I’m leaving. This morning I watched your friend Lawrence, as he cycled past on the towpath. I couldn’t take my eyes off him. He was singing “A Song For The Lovers’, the one I used to play in my bedroom all the time. Where was he going so early, who was he meeting, why did he remember that tune? Did he know I was here? It was just before six. The dog walkers and joggers were already up; the mist was clinging to the marshes, curling around the dipping branches of the wet willows. I sleep so little in the summer.  The sun rises fast, slicing through the cranes on the Olympic site and flooding my bedroom. I have longed for curtains. In the winter the street lamps keep me awake and the cold creeps through the metal-framed windows, viciously searching under my thin duvet. It’s the first time I’ve seen Lawrence in ten years. Is it ten years I’ve been here, Baba? Ten years since you and Mohammed brought me here? To teach me the evil of my feminine ways? To protect our family? And has it worked? Have you all been safer without me?

He looks just the same. Amazing. You wouldn’t recognise me. I’m fat. And ugly, hopefully. Will you love me now I’m ugly? I can’t move around much in this flat and the food Yusef leaves outside the door is just KFC, McDonalds or kebabs. Greasy takeaways, never vegetarian.

You were right to leave the mirrors. They did remind me for a long time how unnaturally attractive I was, how blasphemously sexual. What spell did I weave at fifteen to seduce Lawrence, a married man, a colleague of yours? How could it have been anything but my fault that he fell in love with me, that he left his wife?

In the reflection of those mirrors I’ve seen my sister A’isha grow up. She catches the bus to school opposite everyday. Do you know she smokes? That she drinks Lambrini straight from the bottle and has a boyfriend? A white boyfriend?
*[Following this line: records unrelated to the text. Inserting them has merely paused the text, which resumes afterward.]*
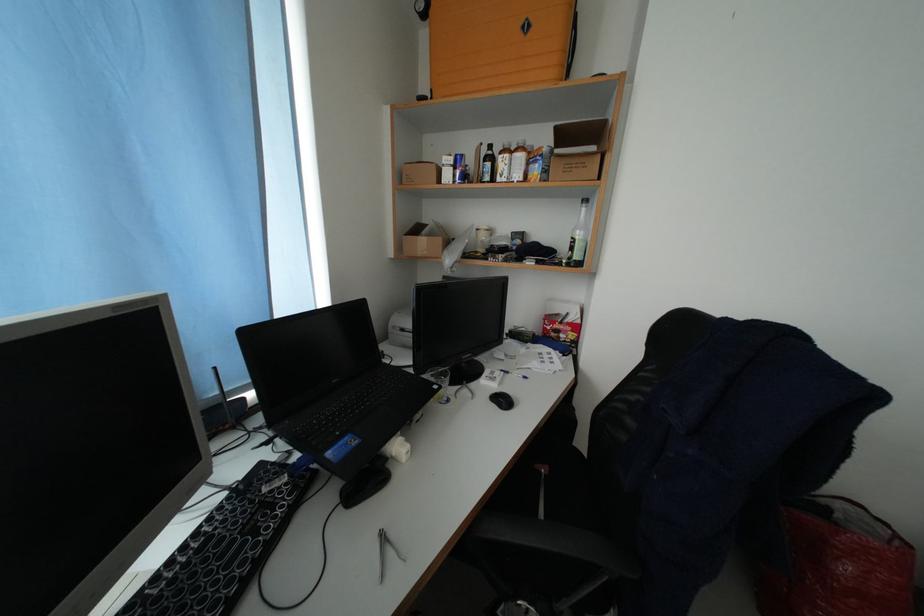
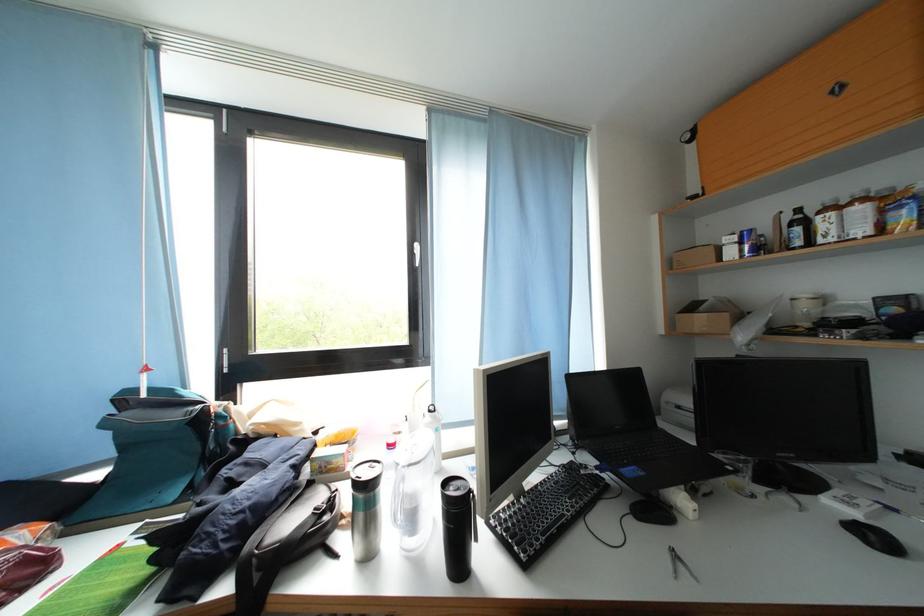
Find the pixel in the second image that matches point 508,411 in the first image.

(877, 548)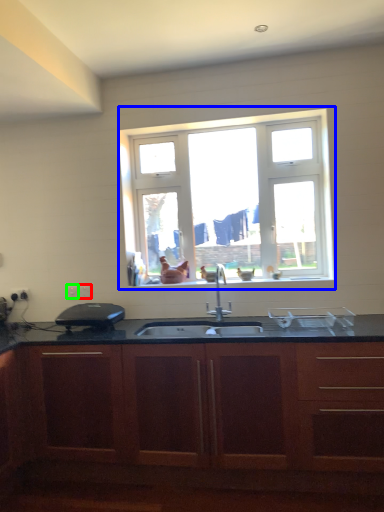
Question: Considering the real-world distances, which object is farthest from electric outlet (highlighted by a red box)? window (highlighted by a blue box) or electric outlet (highlighted by a green box)?

Choices:
 (A) window
 (B) electric outlet

Answer: (A)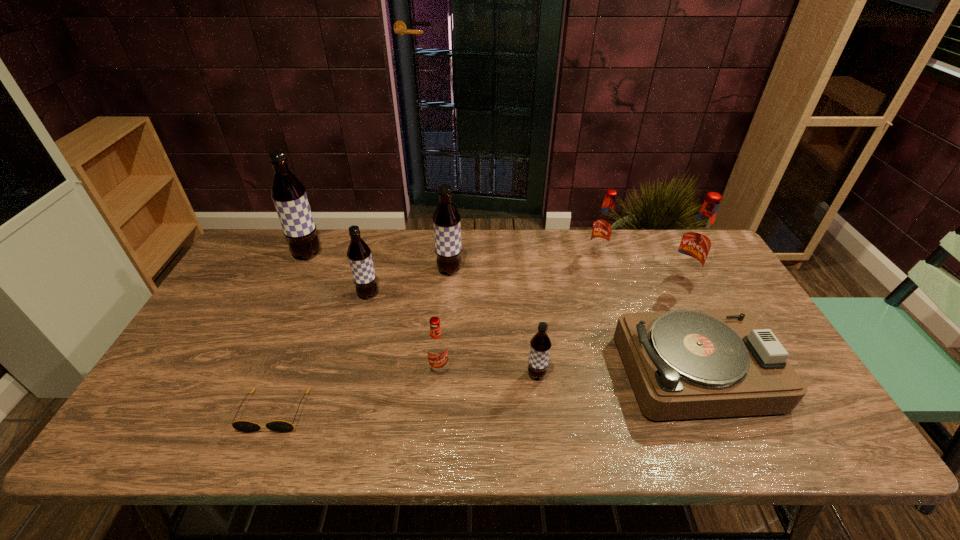
This screenshot has width=960, height=540. I want to click on vacant space situated 0.360m on the front of the farthest red root beer, so click(627, 346).

Locate an element on the screen. The width and height of the screenshot is (960, 540). free space located 0.150m on the right of the smallest red root beer is located at coordinates point(509,369).

Locate an element on the screen. The height and width of the screenshot is (540, 960). vacant area located 0.210m on the back of the rightmost brown root beer is located at coordinates (529, 308).

The height and width of the screenshot is (540, 960). In order to click on free space located 0.170m on the back of the eighth tallest object in this screenshot , I will do `click(661, 288)`.

Identify the location of record player present at the near edge. Image resolution: width=960 pixels, height=540 pixels. (687, 364).

The height and width of the screenshot is (540, 960). Find the location of `sunglasses positioned at the near edge`. sunglasses positioned at the near edge is located at coordinates (242, 426).

Locate an element on the screen. The image size is (960, 540). object at the left edge is located at coordinates (289, 196).

Identify the location of root beer located at the right edge. (x=696, y=242).

The width and height of the screenshot is (960, 540). In order to click on record player located at the right edge in this screenshot , I will do [687, 364].

Where is `object situated at the far left corner`? The height and width of the screenshot is (540, 960). object situated at the far left corner is located at coordinates (289, 196).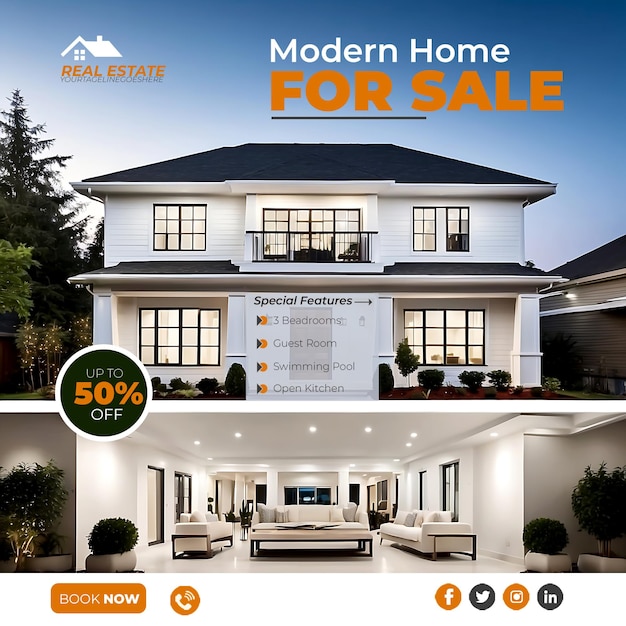
Where is `cushions`? cushions is located at coordinates 434,521, 419,524, 409,524, 352,511, 337,516, 284,518, 270,513, 213,518, 200,521.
I’ve seen my brother Sahla as well. I think he’s selling. He has many friends. Friends with noisy cars, they park round the corner outside the Spar. Someone got stabbed there one night. Pierced deeply, through the bright white satin of their jacket. There was so much blood, the stain lay on the pavement for weeks. I was glad I was indoors.

But now you don’t have Ummi, you don’t have Mama. What killed her? How did she die? I saw all the people go past. I saw the flowers. M U M in white carnations. N A N in red. Has my sister Aysen had a baby? I remember it was winter, early January? The kids weren’t back at school and the snowdrops weren’t out. There was ice on the canal but it didn’t cover it completely. The bulrushes were ghostly, frosted sentinels and the moorhens and coots still had room in the water to paddle and feed. Did Ummi miss me? She never came to find me. When the weather was hot, I used to open all the windows and sing Gnawa as loudly as I could. I remember her teaching me all the songs, as she cooked tagines and couscous with her special recipe harissa. I remember her, Baba. I remember you. Every day.

There’s a canal boat moored over the bridge. The girl who owns it only comes at the weekend with her boyfriend. In the summer they have barbeques and lie on the deck under a rug in the moonlight and make love. I watch their bodies, I see her pale legs, his hands stroking her face. The lights of their cigarettes afterwards. I know she has diesel, enough to take me to Hackney where Lawrence lived and where you might find me when, at the end of lectures you say your polite farewells to your students and leave the University for your walk home.

Dear Dad, I want you to know that I forgive you. I know that you truly believed that if I stayed free I would have brought only dishonour on our family. But I was not an evil child, I have no unearthly powers of bewitchment. My beauty was a gift from you, my parents. No one should ever have feared me. I grew as a woman, as a woman should, I knew no other way. Now the mirrors have cracked and I must go. On the barge, I will cover myself with bed sheets, my clothes no longer fit me and my public nakedness would shame us. Even in death, I pray for forgiveness.